§ WHAT TO WORK ON:
From the records below, please return each line that holds the word "Abrahams".

§ DATA TO EXAMINE:
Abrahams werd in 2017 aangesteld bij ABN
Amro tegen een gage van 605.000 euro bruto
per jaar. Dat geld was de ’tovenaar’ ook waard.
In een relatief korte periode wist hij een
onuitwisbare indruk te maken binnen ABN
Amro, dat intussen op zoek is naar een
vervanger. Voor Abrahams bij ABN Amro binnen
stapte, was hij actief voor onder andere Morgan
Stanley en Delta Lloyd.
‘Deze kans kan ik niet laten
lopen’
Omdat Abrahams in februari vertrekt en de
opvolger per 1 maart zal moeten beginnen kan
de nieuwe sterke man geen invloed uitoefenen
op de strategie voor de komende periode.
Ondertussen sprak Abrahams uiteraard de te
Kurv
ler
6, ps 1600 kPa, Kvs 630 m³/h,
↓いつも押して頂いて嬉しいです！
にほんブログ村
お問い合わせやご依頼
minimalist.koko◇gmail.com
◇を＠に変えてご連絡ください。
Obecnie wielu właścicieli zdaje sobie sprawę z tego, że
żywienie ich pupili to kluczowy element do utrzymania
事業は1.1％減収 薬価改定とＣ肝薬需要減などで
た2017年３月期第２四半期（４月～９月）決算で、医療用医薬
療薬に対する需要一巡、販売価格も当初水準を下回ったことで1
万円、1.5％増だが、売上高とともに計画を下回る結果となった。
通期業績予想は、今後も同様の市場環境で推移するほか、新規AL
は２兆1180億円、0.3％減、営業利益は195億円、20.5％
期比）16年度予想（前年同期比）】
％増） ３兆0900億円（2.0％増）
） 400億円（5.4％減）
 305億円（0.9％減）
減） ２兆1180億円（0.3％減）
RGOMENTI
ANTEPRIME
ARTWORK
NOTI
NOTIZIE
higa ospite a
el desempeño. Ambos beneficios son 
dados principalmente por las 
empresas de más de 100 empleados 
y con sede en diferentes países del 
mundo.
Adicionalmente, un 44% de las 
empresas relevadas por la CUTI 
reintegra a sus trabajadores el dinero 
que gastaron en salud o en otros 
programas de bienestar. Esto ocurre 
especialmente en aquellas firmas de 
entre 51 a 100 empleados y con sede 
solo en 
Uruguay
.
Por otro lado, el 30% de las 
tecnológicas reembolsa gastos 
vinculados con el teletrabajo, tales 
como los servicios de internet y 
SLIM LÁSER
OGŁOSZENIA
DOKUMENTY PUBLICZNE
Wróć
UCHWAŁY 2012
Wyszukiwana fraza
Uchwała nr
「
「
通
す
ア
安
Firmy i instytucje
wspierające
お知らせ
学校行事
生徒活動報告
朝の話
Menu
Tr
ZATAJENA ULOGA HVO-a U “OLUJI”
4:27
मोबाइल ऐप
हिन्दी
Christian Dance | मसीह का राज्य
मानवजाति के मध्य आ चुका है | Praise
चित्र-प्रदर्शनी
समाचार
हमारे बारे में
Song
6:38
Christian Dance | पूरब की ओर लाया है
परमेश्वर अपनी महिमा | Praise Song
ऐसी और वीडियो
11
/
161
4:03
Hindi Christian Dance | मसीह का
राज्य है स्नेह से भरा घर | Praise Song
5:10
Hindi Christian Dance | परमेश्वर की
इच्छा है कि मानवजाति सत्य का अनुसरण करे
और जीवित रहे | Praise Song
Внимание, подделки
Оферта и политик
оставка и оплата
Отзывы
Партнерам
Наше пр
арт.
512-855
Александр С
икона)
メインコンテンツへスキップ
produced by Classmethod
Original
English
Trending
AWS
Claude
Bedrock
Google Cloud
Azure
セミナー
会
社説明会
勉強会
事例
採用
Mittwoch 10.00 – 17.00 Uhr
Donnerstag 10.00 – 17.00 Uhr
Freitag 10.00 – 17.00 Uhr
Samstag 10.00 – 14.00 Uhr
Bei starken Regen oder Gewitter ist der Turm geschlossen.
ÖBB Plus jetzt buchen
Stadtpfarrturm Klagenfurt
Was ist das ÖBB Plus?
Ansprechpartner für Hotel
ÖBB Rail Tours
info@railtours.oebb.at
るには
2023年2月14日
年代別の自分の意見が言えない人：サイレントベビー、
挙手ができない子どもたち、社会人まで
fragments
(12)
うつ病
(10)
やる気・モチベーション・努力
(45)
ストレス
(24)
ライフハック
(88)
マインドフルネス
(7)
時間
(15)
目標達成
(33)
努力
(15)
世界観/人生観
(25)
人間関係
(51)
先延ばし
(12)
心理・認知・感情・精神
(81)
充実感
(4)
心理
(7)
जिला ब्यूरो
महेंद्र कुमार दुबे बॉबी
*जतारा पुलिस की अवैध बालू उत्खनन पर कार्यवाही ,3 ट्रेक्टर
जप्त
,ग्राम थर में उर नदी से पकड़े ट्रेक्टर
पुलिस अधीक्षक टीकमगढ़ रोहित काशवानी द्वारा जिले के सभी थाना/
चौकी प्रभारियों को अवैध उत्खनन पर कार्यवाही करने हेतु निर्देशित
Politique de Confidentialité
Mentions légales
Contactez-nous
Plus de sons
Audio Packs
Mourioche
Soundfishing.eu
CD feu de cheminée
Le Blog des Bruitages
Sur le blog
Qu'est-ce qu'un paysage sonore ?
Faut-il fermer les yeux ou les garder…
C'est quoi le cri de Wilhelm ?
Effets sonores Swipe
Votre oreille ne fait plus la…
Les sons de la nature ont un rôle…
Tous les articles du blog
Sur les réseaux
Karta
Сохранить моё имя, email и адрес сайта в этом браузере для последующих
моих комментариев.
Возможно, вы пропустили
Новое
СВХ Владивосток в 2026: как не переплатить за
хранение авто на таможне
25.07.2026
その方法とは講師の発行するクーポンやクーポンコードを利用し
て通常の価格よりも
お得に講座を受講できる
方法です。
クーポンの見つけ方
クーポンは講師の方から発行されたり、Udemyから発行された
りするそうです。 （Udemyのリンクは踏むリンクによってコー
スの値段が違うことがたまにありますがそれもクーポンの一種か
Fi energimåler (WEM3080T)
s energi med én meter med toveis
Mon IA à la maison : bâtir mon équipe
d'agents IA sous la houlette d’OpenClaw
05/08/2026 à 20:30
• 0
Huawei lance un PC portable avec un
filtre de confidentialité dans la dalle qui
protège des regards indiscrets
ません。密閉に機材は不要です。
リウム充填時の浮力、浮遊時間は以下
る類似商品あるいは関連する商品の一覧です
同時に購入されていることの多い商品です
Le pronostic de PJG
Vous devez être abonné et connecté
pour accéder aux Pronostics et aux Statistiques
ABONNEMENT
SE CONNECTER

§ ANSWER SPACE:
Abrahams werd in 2017 aangesteld bij ABN
vervanger. Voor Abrahams bij ABN Amro binnen
Omdat Abrahams in februari vertrekt en de
Ondertussen sprak Abrahams uiteraard de te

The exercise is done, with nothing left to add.